- _About this task_
Please give the records from their first line through the line with "Mapa del Sitio Web" as a Markdown table with two columns, Row and Line, numbering each line in Row and leaving out blank lines.

- _Extracted records_
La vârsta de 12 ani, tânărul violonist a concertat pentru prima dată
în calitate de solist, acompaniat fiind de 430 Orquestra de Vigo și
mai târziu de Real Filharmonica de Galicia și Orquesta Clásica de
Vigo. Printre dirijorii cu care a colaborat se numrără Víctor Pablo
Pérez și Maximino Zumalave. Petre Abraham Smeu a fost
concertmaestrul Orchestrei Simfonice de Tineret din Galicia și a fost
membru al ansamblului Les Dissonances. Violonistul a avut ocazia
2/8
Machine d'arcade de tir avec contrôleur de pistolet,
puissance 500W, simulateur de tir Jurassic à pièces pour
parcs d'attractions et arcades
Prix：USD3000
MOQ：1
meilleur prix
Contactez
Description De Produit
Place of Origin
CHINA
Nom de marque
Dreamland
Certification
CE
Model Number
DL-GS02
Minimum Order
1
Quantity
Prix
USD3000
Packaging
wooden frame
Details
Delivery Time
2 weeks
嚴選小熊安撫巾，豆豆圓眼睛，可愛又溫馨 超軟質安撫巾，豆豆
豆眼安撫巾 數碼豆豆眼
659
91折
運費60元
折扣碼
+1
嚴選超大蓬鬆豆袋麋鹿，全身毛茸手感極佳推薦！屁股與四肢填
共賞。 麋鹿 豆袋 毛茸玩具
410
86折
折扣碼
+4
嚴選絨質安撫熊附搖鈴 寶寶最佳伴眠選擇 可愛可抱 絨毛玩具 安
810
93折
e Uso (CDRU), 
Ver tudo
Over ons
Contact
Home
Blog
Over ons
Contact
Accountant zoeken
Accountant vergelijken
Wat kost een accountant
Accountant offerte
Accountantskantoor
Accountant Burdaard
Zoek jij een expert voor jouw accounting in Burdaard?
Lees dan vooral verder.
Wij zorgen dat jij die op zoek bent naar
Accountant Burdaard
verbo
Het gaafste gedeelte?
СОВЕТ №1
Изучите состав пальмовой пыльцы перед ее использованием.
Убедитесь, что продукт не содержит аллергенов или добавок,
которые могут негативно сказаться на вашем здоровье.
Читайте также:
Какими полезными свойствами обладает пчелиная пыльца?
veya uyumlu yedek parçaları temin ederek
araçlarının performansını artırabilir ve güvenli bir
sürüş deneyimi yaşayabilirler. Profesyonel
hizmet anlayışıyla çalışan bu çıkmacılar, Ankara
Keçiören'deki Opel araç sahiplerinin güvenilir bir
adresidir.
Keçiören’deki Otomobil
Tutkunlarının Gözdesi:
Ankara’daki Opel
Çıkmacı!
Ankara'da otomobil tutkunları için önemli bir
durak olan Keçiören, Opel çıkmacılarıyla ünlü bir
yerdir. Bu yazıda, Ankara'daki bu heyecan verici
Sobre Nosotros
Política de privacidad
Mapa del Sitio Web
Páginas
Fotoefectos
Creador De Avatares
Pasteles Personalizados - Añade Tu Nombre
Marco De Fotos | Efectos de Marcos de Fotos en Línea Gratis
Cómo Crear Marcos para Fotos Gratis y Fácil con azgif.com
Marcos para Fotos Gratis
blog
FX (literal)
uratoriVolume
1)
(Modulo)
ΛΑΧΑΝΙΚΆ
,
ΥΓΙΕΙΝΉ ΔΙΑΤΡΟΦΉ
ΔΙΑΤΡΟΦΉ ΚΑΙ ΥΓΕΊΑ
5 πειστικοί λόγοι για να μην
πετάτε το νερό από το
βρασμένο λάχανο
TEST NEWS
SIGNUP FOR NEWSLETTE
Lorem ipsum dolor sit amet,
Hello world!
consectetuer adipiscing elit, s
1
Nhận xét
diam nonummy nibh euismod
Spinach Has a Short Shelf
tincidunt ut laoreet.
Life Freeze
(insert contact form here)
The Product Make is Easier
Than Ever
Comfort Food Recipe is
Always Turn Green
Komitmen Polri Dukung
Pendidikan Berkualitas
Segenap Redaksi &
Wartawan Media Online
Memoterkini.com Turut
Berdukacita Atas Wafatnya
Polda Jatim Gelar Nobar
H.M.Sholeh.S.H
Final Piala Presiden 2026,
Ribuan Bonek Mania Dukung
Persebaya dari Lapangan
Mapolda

- _Task output_
| Row | Line |
|---|---|
| 1 | La vârsta de 12 ani, tânărul violonist a concertat pentru prima dată |
| 2 | în calitate de solist, acompaniat fiind de 430 Orquestra de Vigo și |
| 3 | mai târziu de Real Filharmonica de Galicia și Orquesta Clásica de |
| 4 | Vigo. Printre dirijorii cu care a colaborat se numrără Víctor Pablo |
| 5 | Pérez și Maximino Zumalave. Petre Abraham Smeu a fost |
| 6 | concertmaestrul Orchestrei Simfonice de Tineret din Galicia și a fost |
| 7 | membru al ansamblului Les Dissonances. Violonistul a avut ocazia |
| 8 | 2/8 |
| 9 | Machine d'arcade de tir avec contrôleur de pistolet, |
| 10 | puissance 500W, simulateur de tir Jurassic à pièces pour |
| 11 | parcs d'attractions et arcades |
| 12 | Prix：USD3000 |
| 13 | MOQ：1 |
| 14 | meilleur prix |
| 15 | Contactez |
| 16 | Description De Produit |
| 17 | Place of Origin |
| 18 | CHINA |
| 19 | Nom de marque |
| 20 | Dreamland |
| 21 | Certification |
| 22 | CE |
| 23 | Model Number |
| 24 | DL-GS02 |
| 25 | Minimum Order |
| 26 | 1 |
| 27 | Quantity |
| 28 | Prix |
| 29 | USD3000 |
| 30 | Packaging |
| 31 | wooden frame |
| 32 | Details |
| 33 | Delivery Time |
| 34 | 2 weeks |
| 35 | 嚴選小熊安撫巾，豆豆圓眼睛，可愛又溫馨 超軟質安撫巾，豆豆 |
| 36 | 豆眼安撫巾 數碼豆豆眼 |
| 37 | 659 |
| 38 | 91折 |
| 39 | 運費60元 |
| 40 | 折扣碼 |
| 41 | +1 |
| 42 | 嚴選超大蓬鬆豆袋麋鹿，全身毛茸手感極佳推薦！屁股與四肢填 |
| 43 | 共賞。 麋鹿 豆袋 毛茸玩具 |
| 44 | 410 |
| 45 | 86折 |
| 46 | 折扣碼 |
| 47 | +4 |
| 48 | 嚴選絨質安撫熊附搖鈴 寶寶最佳伴眠選擇 可愛可抱 絨毛玩具 安 |
| 49 | 810 |
| 50 | 93折 |
| 51 | e Uso (CDRU),  |
| 52 | Ver tudo |
| 53 | Over ons |
| 54 | Contact |
| 55 | Home |
| 56 | Blog |
| 57 | Over ons |
| 58 | Contact |
| 59 | Accountant zoeken |
| 60 | Accountant vergelijken |
| 61 | Wat kost een accountant |
| 62 | Accountant offerte |
| 63 | Accountantskantoor |
| 64 | Accountant Burdaard |
| 65 | Zoek jij een expert voor jouw accounting in Burdaard? |
| 66 | Lees dan vooral verder. |
| 67 | Wij zorgen dat jij die op zoek bent naar |
| 68 | Accountant Burdaard |
| 69 | verbo |
| 70 | Het gaafste gedeelte? |
| 71 | СОВЕТ №1 |
| 72 | Изучите состав пальмовой пыльцы перед ее использованием. |
| 73 | Убедитесь, что продукт не содержит аллергенов или добавок, |
| 74 | которые могут негативно сказаться на вашем здоровье. |
| 75 | Читайте также: |
| 76 | Какими полезными свойствами обладает пчелиная пыльца? |
| 77 | veya uyumlu yedek parçaları temin ederek |
| 78 | araçlarının performansını artırabilir ve güvenli bir |
| 79 | sürüş deneyimi yaşayabilirler. Profesyonel |
| 80 | hizmet anlayışıyla çalışan bu çıkmacılar, Ankara |
| 81 | Keçiören'deki Opel araç sahiplerinin güvenilir bir |
| 82 | adresidir. |
| 83 | Keçiören’deki Otomobil |
| 84 | Tutkunlarının Gözdesi: |
| 85 | Ankara’daki Opel |
| 86 | Çıkmacı! |
| 87 | Ankara'da otomobil tutkunları için önemli bir |
| 88 | durak olan Keçiören, Opel çıkmacılarıyla ünlü bir |
| 89 | yerdir. Bu yazıda, Ankara'daki bu heyecan verici |
| 90 | Sobre Nosotros |
| 91 | Política de privacidad |
| 92 | Mapa del Sitio Web |